DATA BELOW:

=== Begin Enclosure ===

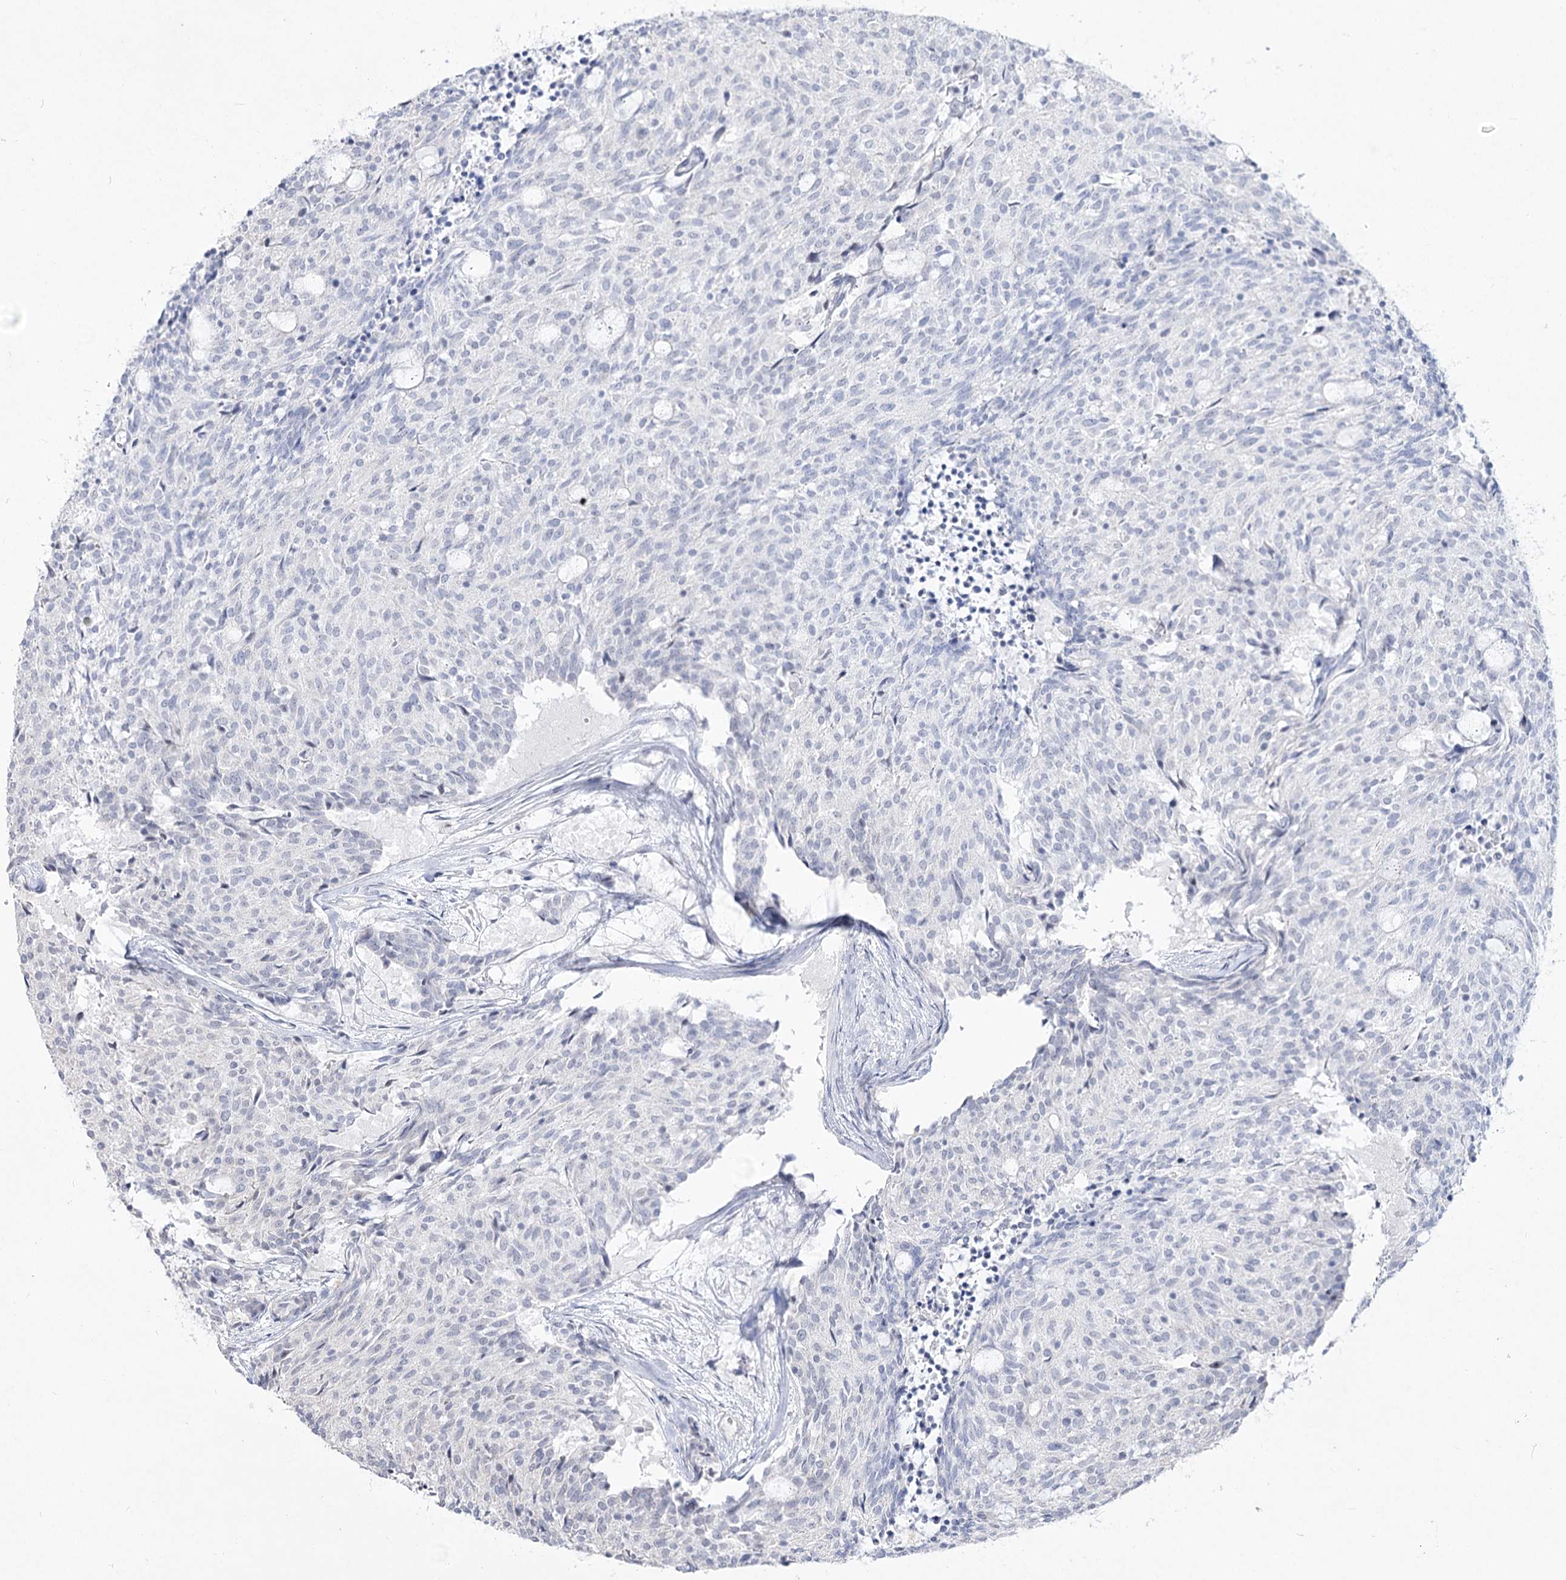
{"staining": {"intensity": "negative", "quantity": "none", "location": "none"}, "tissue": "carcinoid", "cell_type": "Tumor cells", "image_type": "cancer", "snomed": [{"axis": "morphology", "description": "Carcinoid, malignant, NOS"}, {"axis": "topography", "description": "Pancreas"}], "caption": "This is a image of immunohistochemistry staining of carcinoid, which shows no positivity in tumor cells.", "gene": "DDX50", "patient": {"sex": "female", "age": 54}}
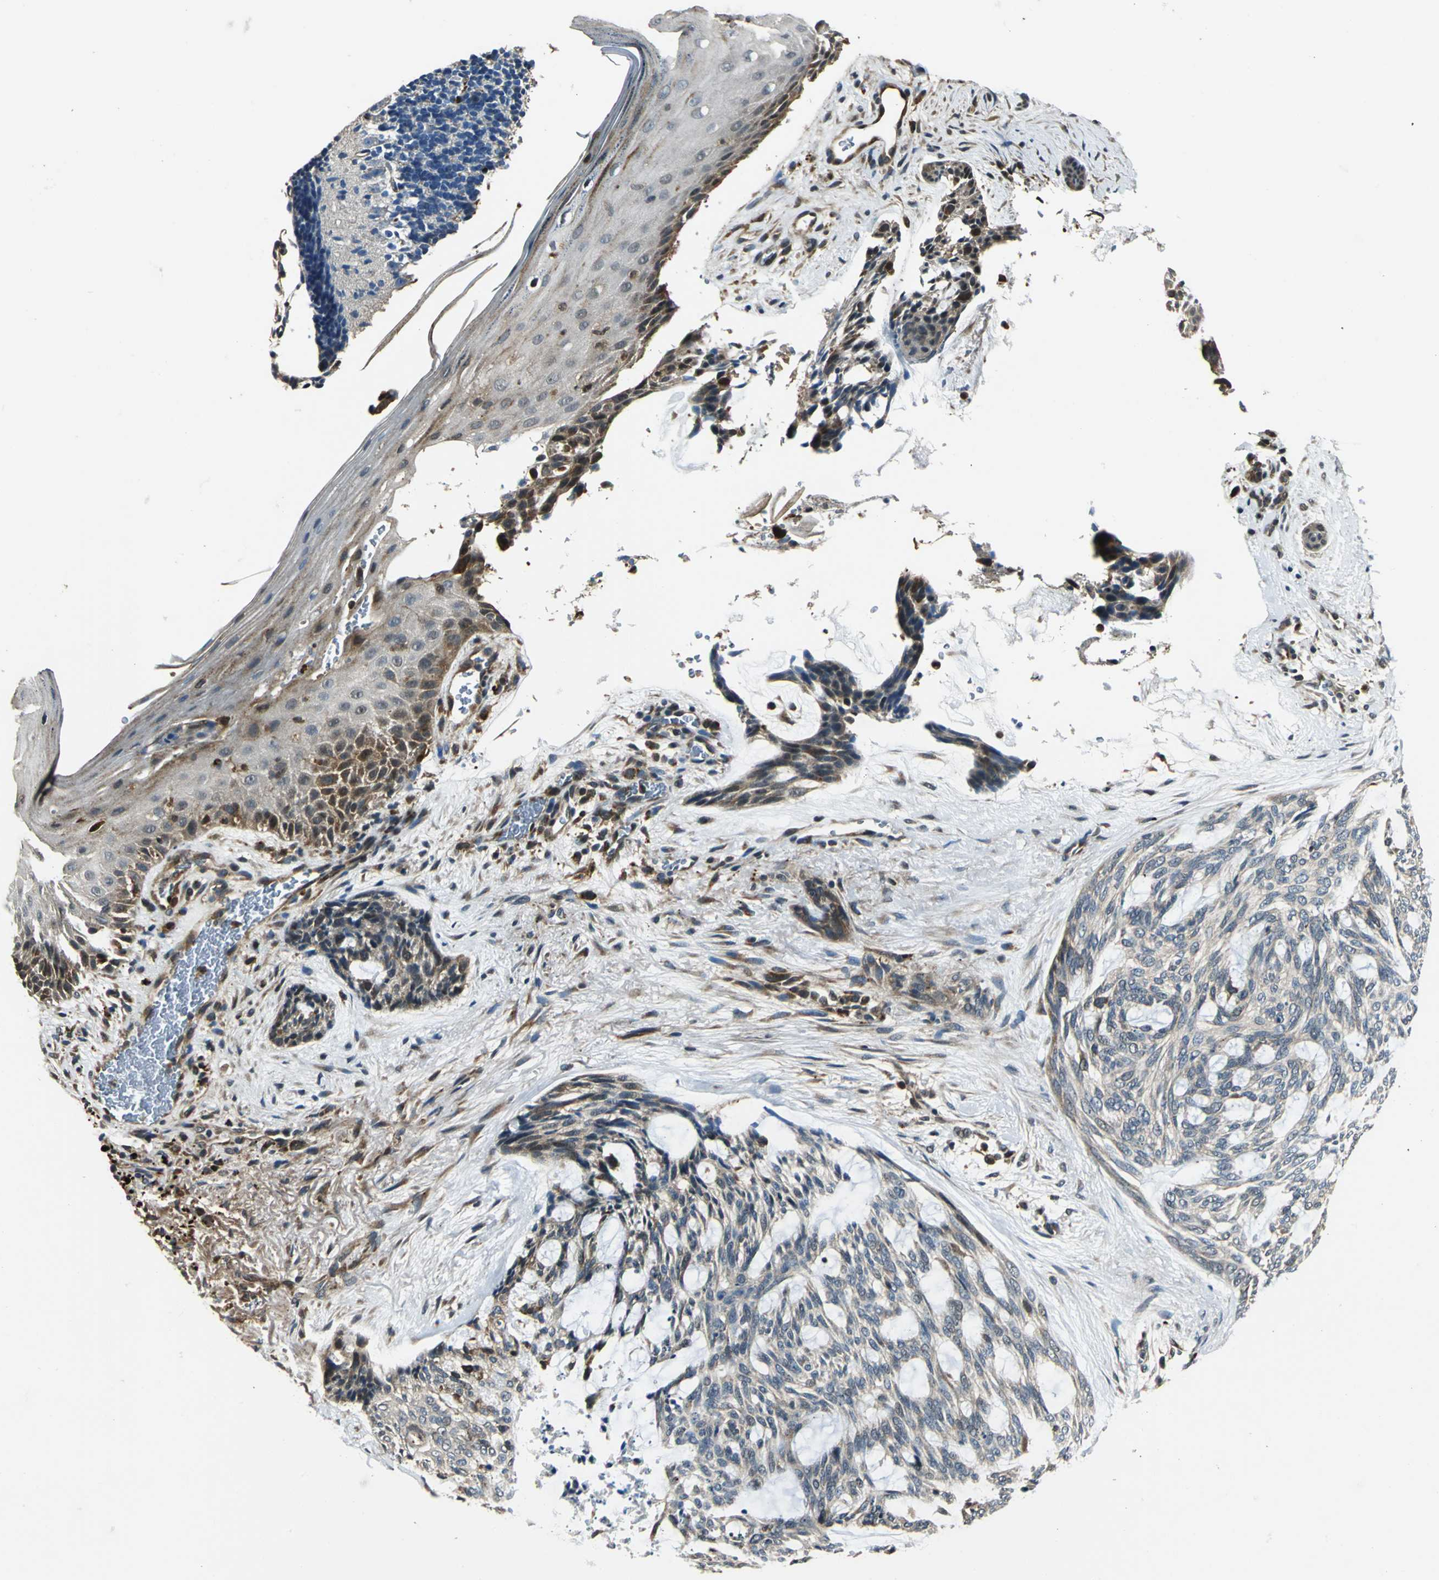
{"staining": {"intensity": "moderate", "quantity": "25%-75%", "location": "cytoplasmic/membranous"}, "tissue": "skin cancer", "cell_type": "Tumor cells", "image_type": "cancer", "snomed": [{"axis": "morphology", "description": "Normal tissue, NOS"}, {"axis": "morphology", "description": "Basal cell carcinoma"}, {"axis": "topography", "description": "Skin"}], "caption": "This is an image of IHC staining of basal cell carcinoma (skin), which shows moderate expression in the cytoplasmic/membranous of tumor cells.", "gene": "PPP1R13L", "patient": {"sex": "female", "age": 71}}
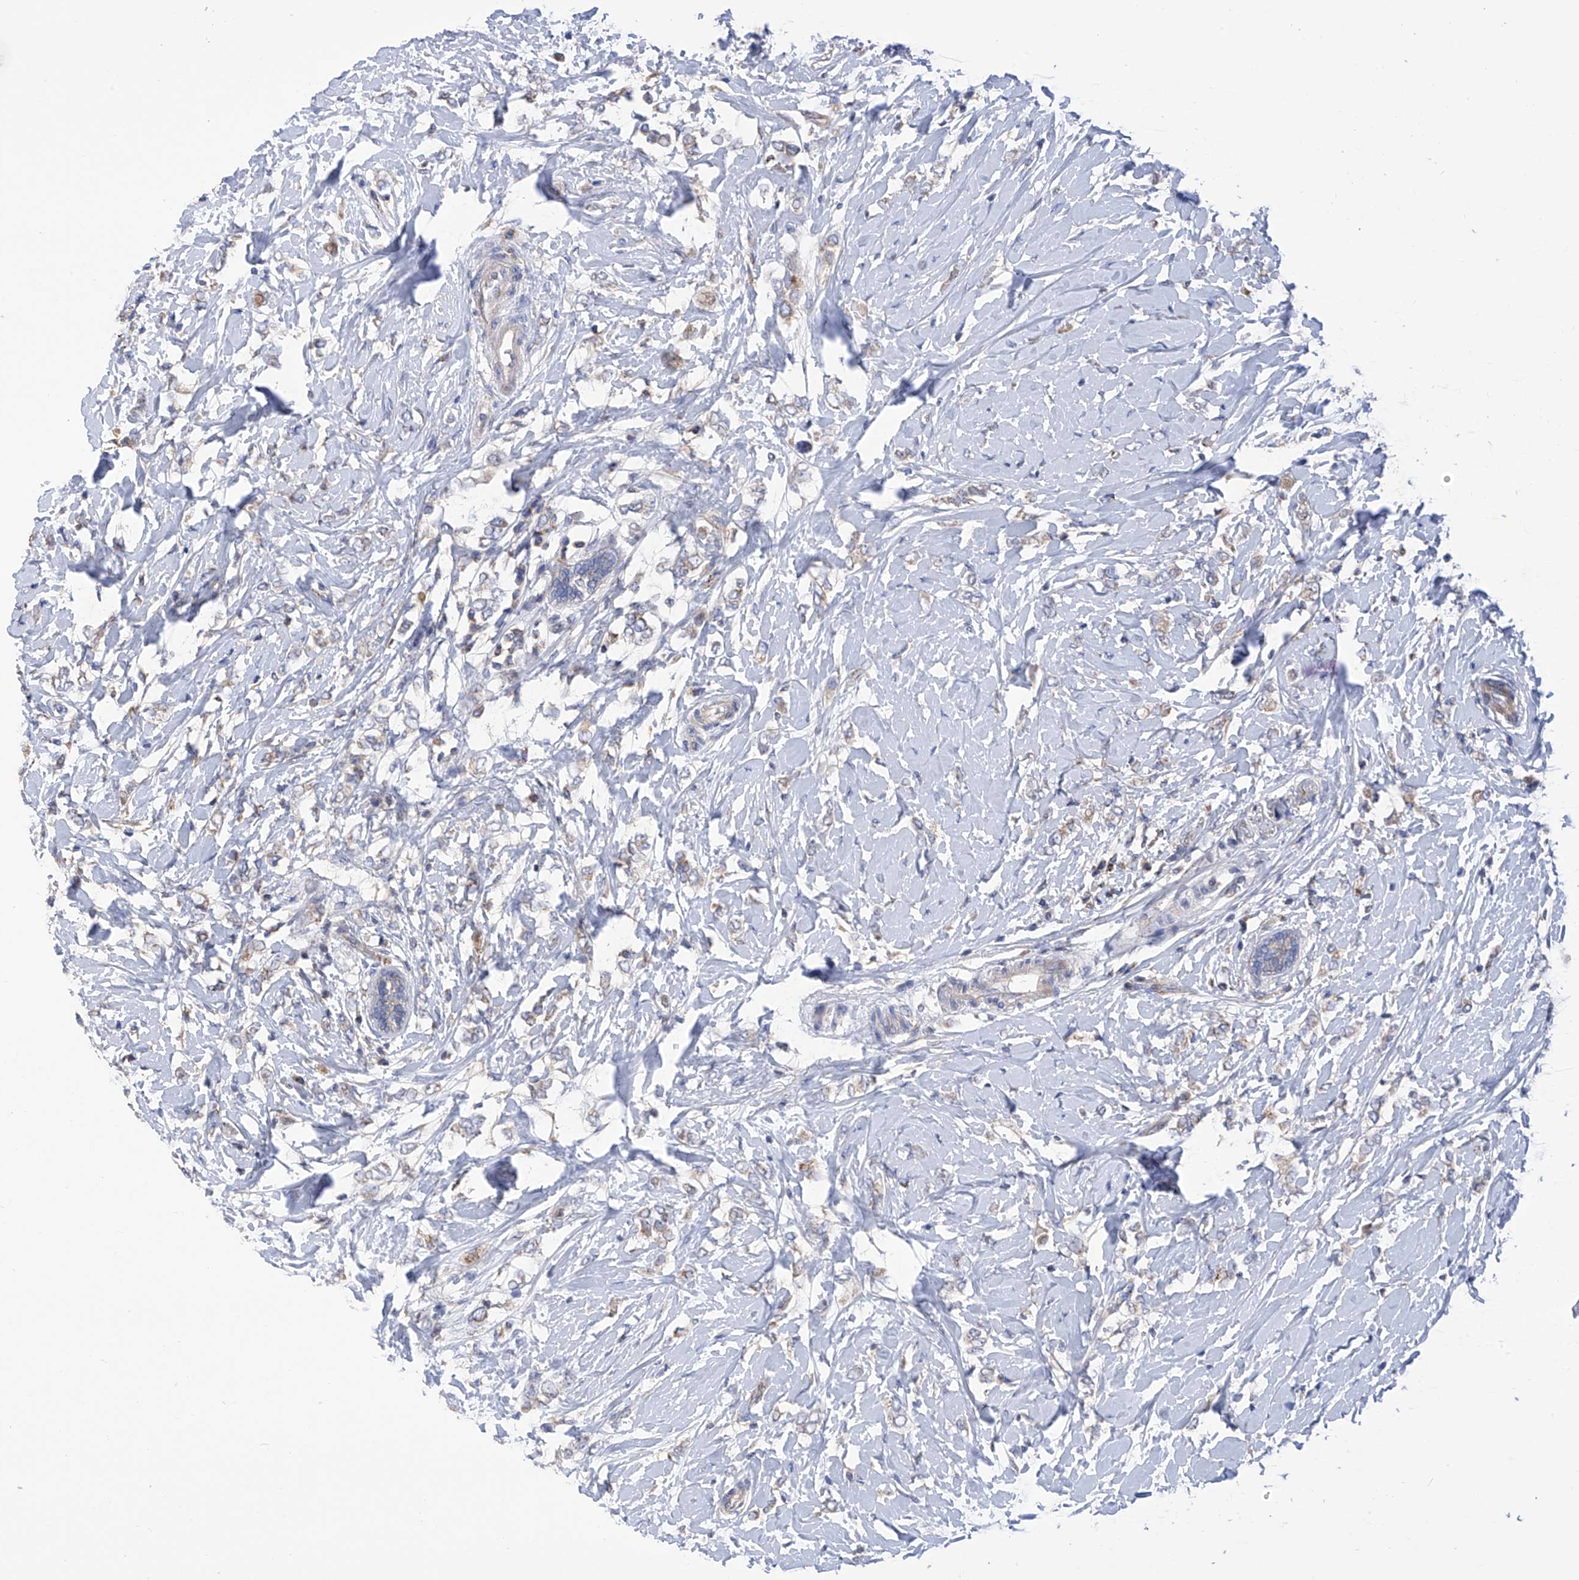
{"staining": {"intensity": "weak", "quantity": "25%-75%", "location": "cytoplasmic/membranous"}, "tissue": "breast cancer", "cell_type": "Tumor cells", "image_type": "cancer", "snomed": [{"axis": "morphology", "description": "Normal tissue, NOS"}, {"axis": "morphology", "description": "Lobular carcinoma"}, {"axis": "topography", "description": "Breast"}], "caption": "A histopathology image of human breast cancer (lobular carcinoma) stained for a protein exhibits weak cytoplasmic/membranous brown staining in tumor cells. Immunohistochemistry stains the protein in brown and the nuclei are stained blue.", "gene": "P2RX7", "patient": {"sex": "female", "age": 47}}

=== End Enclosure ===

PROBLEM DESCRIPTION: Output the data above in full and exactly, with every image left out.

YOUR RESPONSE:
{"staining": {"intensity": "negative", "quantity": "none", "location": "none"}, "tissue": "carcinoid", "cell_type": "Tumor cells", "image_type": "cancer", "snomed": [{"axis": "morphology", "description": "Carcinoid, malignant, NOS"}, {"axis": "topography", "description": "Pancreas"}], "caption": "This is a image of immunohistochemistry staining of carcinoid, which shows no positivity in tumor cells.", "gene": "DDX50", "patient": {"sex": "female", "age": 54}}
{"staining": {"intensity": "moderate", "quantity": "25%-75%", "location": "cytoplasmic/membranous"}, "tissue": "skin cancer", "cell_type": "Tumor cells", "image_type": "cancer", "snomed": [{"axis": "morphology", "description": "Normal tissue, NOS"}, {"axis": "morphology", "description": "Basal cell carcinoma"}, {"axis": "topography", "description": "Skin"}], "caption": "This is an image of IHC staining of basal cell carcinoma (skin), which shows moderate expression in the cytoplasmic/membranous of tumor cells.", "gene": "PPP1R13L", "patient": {"sex": "female", "age": 71}}
{"staining": {"intensity": "weak", "quantity": "25%-75%", "location": "cytoplasmic/membranous"}, "tissue": "breast cancer", "cell_type": "Tumor cells", "image_type": "cancer", "snomed": [{"axis": "morphology", "description": "Normal tissue, NOS"}, {"axis": "morphology", "description": "Lobular carcinoma"}, {"axis": "topography", "description": "Breast"}], "caption": "A histopathology image of human breast cancer (lobular carcinoma) stained for a protein exhibits weak cytoplasmic/membranous brown staining in tumor cells. Immunohistochemistry stains the protein in brown and the nuclei are stained blue.", "gene": "P2RX7", "patient": {"sex": "female", "age": 47}}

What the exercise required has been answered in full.